• Task description
Extract the full forum post below about caching in flytekit map tasks and reproduce it verbatim, from its first line to its last.

• Extract to read

== Segment start ==

I am experiencing a problem with caching in map ta...
# ask-the-community
l
I am experiencing a problem with caching in map tasks. For the following minimal example
import time
from typing import List
from flytekit import map_task, task, workflow
from flytekit.core.node_creation import create_node
USE_CACHE = True
CACHE_VERSION = "0.0.27"
SERIALIZE_CACHE = False
@task(
cache=USE_CACHE,
cache_version=CACHE_VERSION,
cache_serialize=SERIALIZE_CACHE,
)
def t1() -> str:
print("t1")
time.sleep(1)
return "t1"
@task(
cache=USE_CACHE,
cache_version=CACHE_VERSION,
cache_serialize=SERIALIZE_CACHE,
)
def t2(inp: str) -> str:
print("t2")
time.sleep(1)
return "t2"
@task(
cache=USE_CACHE,
cache_version=CACHE_VERSION,
cache_serialize=SERIALIZE_CACHE,
)
def t3_prep(inp: str) -> List[str]:
print("t3_prep")
return ["a", "b", "c"]
@task(
cache=USE_CACHE,
cache_version=CACHE_VERSION,
cache_serialize=SERIALIZE_CACHE,
)
def t3(inp: str) -> str:
print(f"t3 :: {inp}")
time.sleep(1)
return "t3"
@workflow
def wf1():
t1_out = t1()
t2_out = t2(inp=t1_out)
t3_prep_out = t3_prep(inp=t2_out)
t3_out = map_task(t3)(inp=t3_prep_out)
@workflow
def wf2():
wf1()
t1_out = t1()
t2_out = t2(inp=t1_out)
@workflow
def wf():
n1 = create_node(wf1)
n2 = create_node(wf2)
n1 >> n2
if __name__ == "__main__":
wf()
I get the (unexpected) output when running locally t1 t2 t3_prep t3 :: a t3 :: b t3 :: c t3 :: a t3 :: b t3 :: c Why is "t3" executed twice? I would expect it to be executed only once.

== Segment end ==

• Study material
== Segment start ==

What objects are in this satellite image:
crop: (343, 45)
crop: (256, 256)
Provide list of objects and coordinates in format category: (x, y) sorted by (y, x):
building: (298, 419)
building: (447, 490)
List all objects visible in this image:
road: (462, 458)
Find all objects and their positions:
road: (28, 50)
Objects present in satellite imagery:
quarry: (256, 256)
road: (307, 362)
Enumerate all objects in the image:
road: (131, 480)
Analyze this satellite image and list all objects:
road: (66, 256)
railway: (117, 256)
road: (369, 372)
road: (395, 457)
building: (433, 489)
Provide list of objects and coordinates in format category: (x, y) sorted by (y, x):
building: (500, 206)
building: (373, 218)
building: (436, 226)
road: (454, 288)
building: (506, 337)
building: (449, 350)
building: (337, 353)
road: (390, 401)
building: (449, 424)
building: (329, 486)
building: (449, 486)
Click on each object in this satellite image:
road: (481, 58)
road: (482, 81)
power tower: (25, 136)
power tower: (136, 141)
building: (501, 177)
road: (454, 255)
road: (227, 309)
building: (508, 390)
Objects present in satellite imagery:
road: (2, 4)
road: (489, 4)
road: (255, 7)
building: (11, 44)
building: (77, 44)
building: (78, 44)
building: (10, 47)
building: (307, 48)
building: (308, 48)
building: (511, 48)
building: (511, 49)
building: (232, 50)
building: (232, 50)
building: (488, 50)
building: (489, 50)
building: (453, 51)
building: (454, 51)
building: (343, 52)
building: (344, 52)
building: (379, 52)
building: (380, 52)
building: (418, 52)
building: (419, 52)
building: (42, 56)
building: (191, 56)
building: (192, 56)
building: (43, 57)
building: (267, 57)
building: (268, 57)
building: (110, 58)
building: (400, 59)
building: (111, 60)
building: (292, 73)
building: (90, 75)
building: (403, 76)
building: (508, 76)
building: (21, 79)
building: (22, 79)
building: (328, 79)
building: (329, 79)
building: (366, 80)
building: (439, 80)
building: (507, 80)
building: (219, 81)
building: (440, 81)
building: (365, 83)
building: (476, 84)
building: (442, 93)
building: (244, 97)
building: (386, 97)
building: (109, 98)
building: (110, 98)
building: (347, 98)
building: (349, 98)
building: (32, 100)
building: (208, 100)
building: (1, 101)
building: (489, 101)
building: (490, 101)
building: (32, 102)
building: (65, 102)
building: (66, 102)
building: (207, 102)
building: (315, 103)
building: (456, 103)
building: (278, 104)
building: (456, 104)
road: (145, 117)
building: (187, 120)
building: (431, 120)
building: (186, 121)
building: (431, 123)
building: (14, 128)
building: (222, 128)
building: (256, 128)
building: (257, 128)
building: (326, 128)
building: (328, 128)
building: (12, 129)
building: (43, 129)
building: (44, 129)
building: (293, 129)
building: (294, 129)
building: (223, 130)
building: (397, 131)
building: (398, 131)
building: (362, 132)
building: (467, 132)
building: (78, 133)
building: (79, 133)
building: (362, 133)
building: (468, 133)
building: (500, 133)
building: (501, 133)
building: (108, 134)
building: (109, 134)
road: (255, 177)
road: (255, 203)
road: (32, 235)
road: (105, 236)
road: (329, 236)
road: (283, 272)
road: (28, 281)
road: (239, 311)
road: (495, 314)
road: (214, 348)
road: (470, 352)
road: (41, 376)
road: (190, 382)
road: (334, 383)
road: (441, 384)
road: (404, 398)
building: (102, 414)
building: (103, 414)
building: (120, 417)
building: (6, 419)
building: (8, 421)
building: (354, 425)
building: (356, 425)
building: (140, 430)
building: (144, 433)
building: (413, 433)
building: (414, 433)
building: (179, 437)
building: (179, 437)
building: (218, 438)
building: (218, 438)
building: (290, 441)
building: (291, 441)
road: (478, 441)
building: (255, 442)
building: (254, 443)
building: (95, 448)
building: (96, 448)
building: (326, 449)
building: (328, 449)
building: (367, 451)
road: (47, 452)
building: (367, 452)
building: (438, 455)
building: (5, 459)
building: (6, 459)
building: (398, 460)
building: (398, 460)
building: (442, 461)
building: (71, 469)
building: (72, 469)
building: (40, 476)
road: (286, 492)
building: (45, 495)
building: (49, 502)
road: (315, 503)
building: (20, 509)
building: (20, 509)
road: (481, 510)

== Segment end ==

• Answer section
I am experiencing a problem with caching in map ta...
# ask-the-community
l
I am experiencing a problem with caching in map tasks. For the following minimal example
import time
from typing import List
from flytekit import map_task, task, workflow
from flytekit.core.node_creation import create_node
USE_CACHE = True
CACHE_VERSION = "0.0.27"
SERIALIZE_CACHE = False
@task(
cache=USE_CACHE,
cache_version=CACHE_VERSION,
cache_serialize=SERIALIZE_CACHE,
)
def t1() -> str:
print("t1")
time.sleep(1)
return "t1"
@task(
cache=USE_CACHE,
cache_version=CACHE_VERSION,
cache_serialize=SERIALIZE_CACHE,
)
def t2(inp: str) -> str:
print("t2")
time.sleep(1)
return "t2"
@task(
cache=USE_CACHE,
cache_version=CACHE_VERSION,
cache_serialize=SERIALIZE_CACHE,
)
def t3_prep(inp: str) -> List[str]:
print("t3_prep")
return ["a", "b", "c"]
@task(
cache=USE_CACHE,
cache_version=CACHE_VERSION,
cache_serialize=SERIALIZE_CACHE,
)
def t3(inp: str) -> str:
print(f"t3 :: {inp}")
time.sleep(1)
return "t3"
@workflow
def wf1():
t1_out = t1()
t2_out = t2(inp=t1_out)
t3_prep_out = t3_prep(inp=t2_out)
t3_out = map_task(t3)(inp=t3_prep_out)
@workflow
def wf2():
wf1()
t1_out = t1()
t2_out = t2(inp=t1_out)
@workflow
def wf():
n1 = create_node(wf1)
n2 = create_node(wf2)
n1 >> n2
if __name__ == "__main__":
wf()
I get the (unexpected) output when running locally t1 t2 t3_prep t3 :: a t3 :: b t3 :: c t3 :: a t3 :: b t3 :: c Why is "t3" executed twice? I would expect it to be executed only once.